I am for one time, proud of where I am in the U.S., when we are provided with many vegetarian options (regardless the heavy marketing of soil products led by the soil plantation industry). Meanwhile meat consumption is soaring in China, reaching 53 gram per day in 2005. Yet it is small compared to 70-130 g/day in developed countries. But China is by far the largest meat producer in the world (China Daily). Folks at home are all rather concerned about me not eating meat rather than limited fish. I find it hard to prove to them my energetic and clear-head (or maybe despite my forgetfulness of personal belongings) spirit and healthy happy being.






The last battle of NGO


The 16th. It was supposed to be the last day NGOs can get into Bella Center. Under what appeared to be the dead calm, a new round of demonstration and battle cry was undergoing.
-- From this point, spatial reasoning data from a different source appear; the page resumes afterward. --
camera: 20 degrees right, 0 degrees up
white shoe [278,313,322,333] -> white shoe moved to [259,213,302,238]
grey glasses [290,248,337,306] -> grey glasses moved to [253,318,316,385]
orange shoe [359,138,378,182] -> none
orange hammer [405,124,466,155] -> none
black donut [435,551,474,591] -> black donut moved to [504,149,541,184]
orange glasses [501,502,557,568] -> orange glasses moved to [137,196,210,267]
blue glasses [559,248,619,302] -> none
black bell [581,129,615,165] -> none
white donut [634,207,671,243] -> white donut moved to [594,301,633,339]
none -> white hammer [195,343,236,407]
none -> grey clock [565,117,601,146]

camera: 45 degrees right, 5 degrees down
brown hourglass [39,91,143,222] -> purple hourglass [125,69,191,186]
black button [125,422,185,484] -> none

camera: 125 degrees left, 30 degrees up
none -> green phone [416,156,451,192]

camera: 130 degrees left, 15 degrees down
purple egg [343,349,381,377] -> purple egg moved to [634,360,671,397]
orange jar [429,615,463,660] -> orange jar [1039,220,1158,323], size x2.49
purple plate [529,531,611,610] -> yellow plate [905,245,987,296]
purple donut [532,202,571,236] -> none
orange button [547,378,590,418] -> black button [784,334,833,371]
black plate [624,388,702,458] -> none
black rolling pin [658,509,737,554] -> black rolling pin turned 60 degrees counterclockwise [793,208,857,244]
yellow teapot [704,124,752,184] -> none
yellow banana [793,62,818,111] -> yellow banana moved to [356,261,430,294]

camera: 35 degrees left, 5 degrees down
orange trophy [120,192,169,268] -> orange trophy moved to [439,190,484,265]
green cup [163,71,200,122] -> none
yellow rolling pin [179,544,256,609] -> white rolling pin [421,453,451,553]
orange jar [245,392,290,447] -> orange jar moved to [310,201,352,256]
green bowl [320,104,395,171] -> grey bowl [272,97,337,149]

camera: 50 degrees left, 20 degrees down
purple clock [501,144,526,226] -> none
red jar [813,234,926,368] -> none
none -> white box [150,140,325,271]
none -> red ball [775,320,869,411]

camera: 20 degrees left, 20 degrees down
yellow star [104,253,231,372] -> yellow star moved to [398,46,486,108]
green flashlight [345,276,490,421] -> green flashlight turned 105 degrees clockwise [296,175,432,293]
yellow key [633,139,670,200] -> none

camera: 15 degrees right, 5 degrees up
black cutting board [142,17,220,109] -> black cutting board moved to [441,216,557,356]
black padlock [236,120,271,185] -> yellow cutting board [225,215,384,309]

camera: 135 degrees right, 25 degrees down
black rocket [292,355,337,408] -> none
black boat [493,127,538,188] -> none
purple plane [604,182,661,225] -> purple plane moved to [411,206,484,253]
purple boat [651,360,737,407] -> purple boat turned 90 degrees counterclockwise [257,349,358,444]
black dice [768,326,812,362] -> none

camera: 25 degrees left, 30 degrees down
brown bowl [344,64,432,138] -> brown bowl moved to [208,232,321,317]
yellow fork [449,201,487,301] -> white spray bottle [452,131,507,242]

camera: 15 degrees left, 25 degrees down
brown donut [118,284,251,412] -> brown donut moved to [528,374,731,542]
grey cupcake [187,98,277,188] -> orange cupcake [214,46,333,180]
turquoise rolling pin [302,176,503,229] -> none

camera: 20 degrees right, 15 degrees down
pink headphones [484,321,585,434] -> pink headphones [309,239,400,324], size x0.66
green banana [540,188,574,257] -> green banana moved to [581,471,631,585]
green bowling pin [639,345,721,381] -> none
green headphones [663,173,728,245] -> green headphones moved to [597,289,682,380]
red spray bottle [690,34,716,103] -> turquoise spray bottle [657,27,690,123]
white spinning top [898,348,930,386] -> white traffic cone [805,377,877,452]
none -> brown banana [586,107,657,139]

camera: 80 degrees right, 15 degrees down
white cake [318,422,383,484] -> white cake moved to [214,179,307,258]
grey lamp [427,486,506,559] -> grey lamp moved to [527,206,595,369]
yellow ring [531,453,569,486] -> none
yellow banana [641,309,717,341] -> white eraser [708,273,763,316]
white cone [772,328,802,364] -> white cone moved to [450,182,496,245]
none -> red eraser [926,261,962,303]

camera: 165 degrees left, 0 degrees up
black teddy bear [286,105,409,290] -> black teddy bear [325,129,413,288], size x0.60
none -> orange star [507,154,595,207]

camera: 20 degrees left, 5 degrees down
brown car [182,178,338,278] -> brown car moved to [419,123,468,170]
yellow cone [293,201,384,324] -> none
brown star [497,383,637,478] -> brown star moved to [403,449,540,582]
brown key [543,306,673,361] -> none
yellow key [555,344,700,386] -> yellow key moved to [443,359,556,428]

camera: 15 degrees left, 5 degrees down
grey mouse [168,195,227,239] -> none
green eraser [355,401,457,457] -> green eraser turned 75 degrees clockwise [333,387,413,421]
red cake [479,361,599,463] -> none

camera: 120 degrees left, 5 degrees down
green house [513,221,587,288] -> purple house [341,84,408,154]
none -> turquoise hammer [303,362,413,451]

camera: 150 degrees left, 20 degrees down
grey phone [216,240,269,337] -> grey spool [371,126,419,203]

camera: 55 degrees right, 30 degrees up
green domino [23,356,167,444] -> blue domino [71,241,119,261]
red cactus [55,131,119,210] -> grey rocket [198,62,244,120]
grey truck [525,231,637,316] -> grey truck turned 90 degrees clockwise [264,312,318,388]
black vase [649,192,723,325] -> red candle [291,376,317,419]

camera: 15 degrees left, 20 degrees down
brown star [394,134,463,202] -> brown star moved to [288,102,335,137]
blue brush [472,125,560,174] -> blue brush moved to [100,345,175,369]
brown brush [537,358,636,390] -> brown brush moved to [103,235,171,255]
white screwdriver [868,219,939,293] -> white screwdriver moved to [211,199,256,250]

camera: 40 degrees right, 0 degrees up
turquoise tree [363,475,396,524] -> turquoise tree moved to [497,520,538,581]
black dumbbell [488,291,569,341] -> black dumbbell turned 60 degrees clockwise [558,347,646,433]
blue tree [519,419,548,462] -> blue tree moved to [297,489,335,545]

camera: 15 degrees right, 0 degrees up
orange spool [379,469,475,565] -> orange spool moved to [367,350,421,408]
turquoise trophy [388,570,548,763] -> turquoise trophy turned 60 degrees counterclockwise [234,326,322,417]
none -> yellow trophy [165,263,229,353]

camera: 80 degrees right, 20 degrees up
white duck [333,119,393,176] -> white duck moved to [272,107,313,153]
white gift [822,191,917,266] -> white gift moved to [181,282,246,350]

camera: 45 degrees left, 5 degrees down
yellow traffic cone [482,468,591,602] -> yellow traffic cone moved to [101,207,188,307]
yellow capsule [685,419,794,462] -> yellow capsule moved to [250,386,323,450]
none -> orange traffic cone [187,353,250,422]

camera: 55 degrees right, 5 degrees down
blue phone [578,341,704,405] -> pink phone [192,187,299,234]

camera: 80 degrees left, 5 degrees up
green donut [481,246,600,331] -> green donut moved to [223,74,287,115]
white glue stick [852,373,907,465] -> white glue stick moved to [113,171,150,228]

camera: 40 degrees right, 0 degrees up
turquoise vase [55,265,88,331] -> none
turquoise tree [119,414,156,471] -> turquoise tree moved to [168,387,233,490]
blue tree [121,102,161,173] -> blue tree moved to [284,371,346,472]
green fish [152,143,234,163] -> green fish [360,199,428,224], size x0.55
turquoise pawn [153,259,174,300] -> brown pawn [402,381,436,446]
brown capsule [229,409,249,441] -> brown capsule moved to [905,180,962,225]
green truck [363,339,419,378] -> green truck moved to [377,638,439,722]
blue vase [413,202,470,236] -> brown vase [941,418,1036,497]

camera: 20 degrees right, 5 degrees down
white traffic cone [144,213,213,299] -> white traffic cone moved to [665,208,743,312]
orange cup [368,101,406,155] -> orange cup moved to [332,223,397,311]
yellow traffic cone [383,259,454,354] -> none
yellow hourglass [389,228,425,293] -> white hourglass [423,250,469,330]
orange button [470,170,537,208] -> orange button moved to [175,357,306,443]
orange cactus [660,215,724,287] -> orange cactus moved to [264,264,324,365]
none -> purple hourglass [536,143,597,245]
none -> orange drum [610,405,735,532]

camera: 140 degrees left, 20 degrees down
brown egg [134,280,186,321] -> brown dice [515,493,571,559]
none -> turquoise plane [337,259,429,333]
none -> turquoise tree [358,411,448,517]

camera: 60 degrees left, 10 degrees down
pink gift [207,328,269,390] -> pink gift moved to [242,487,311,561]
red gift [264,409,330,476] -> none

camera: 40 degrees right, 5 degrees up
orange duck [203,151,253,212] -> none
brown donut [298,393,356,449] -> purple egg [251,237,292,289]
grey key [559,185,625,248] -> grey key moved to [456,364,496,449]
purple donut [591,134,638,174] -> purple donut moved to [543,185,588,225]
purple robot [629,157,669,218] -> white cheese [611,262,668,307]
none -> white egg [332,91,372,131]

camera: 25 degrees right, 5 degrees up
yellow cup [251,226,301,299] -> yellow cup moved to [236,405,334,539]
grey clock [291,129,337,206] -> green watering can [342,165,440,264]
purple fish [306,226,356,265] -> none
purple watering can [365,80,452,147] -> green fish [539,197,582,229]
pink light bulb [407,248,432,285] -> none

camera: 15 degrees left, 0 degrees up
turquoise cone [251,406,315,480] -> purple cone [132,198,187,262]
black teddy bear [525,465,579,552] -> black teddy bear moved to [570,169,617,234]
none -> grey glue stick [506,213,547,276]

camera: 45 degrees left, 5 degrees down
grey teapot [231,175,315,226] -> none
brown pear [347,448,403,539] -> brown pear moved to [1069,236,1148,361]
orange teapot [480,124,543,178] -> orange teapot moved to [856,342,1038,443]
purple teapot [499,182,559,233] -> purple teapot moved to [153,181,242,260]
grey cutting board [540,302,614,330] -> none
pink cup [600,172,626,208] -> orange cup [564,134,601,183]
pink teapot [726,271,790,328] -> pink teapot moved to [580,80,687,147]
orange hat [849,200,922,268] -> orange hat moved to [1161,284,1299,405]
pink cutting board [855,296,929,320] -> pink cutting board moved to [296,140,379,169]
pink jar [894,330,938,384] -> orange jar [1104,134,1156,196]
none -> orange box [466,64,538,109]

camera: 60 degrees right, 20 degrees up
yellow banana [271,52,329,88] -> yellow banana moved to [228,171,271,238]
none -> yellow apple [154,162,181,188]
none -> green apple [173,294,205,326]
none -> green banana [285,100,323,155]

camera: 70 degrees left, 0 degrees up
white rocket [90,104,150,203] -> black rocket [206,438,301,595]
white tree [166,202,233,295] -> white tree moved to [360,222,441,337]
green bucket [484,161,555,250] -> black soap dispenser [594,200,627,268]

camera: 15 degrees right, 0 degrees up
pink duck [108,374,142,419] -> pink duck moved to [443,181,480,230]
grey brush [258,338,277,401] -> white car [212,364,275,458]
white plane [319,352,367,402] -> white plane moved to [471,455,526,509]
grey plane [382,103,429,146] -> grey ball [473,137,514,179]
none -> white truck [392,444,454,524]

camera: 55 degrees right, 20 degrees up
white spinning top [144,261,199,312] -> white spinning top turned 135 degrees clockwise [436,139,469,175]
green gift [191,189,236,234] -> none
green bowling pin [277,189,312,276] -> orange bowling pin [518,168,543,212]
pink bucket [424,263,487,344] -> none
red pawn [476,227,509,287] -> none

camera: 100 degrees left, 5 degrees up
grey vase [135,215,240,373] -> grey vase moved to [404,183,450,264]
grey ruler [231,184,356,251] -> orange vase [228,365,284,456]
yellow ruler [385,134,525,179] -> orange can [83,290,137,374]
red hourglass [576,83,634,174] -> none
I was able to get into Bella Center rather smoothly in the morning. It was much more organized and cleaned up. I was waiting for the broadcasting of the negotiation meeting in front of the monitor, but the “meeting is about to begin” sign had not been updated in an hour. I then decided to get out to record the final campaign of the China Youth Delegation.

I walked out of Bella Center, following a group of young people shouting “Reclaim the Power” and surrounded by cameras and journalists. Our campaign team was already broken up in the crowd and could not proceed.

We were supposed to have our “wish tree” campaign, inviting people to write up their climate wishes and put it up on the tree. Obviously, people can no longer be satisfied with this type of mild and even poetic way of expressing. The angry crowd converged in turbulent floods, their voices louder than the overhead helicopter: “reclaim the power”, “climate justice.” The three Deaths in blue, red and yellow were waving in freezing wind, coupled with the ever-heavier snow.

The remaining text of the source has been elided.